They can make lots of honey from it, but it does have a bit of a minty taste. Some folks like it and some don't.


----------



## Hambone (Mar 17, 2008)

Agreed with Gene. My bees are working horse mint really hard right now. I think it is going to be the last of my flow. 

Go grab some horse mint and smell it. Not much smell. Then rub it real good (between index and thumb). Smells like thyme to me. Really strong smell once rubbed. Just an observation.


----------



## summer1052 (Oct 21, 2007)

It's also called Lemon Bergamot, Lemon mint, and so on.

It is NOT a mint -- Mentha.

It IS related to Bee Balm -- Monarda.

Bees love it, and it is fragrant. Flutters love it too, so it must produce some nectar. I don't know that it produces a LOT of nectar. But it is pretty, easy to find, and easy to collect seeds for.

DRUR, you have identified a problem in many places with wildflowers. They're considered to be "weeds", not "forage", or "native flora" or anything useful. If you're planting, they are weeds. If you are planting Tifton, Bahia, etc., they are weeds. And if you are in a heavy Czech/German part of the state, like I am, they are UNTIDY, which is a bigger sin than weedy, even. :doh: 

We planted an acre with a native wildflower mixture. It's pretty, the bees and flutterbies love it, and it is drought tolerant. Four different neighbors have offered to come by and mow it for us -- assuming our mower MUST be broken, otherwise, we would never have let it go like that.  

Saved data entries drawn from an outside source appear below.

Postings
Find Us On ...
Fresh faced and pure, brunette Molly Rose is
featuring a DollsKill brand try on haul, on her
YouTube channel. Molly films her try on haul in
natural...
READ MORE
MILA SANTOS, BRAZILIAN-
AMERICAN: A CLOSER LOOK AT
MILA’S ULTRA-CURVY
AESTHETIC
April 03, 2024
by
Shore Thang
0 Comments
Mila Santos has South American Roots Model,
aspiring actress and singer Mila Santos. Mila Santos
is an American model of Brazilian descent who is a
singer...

In my area, the problem is getting some nectar off of it before the County mows the road sides! inch:

Sum


----------



## ChickenChaser (Jun 6, 2009)

Summer,

Is there a particular mixture for that is better for nectar...especially harvestable (edible) honey?

C.C.


----------



## dragonfly (Jun 18, 2002)

I have had it blooming over much of my wildflower field for the past month or so- it's just about finished with the bloom. Interestingly, my bees rarely visit it, although it is reported to be a great bee plant.


----------



## Ross (Apr 30, 2003)

It is my most reliable bloomer, very drought tolerant. I have one jar from a few years ago deep in the multi year drought. It still hasn't crystalized at all. It is dark and has a minty or citrus taste and smell. Most people that have tried it love it. It takes a lot of it to make a crop. I have about 5 acres blooming now.


----------



## summer1052 (Oct 21, 2007)

CC, my concern was not so much nectar producing, as acclimated to the Heii that is a hot Texas summer. Think "native" rather than "producing". Try "southern" mixtures.

SUmmer


----------



## Ross (Apr 30, 2003)

Try Wild Seed Farms. They have well adapted natives.


----------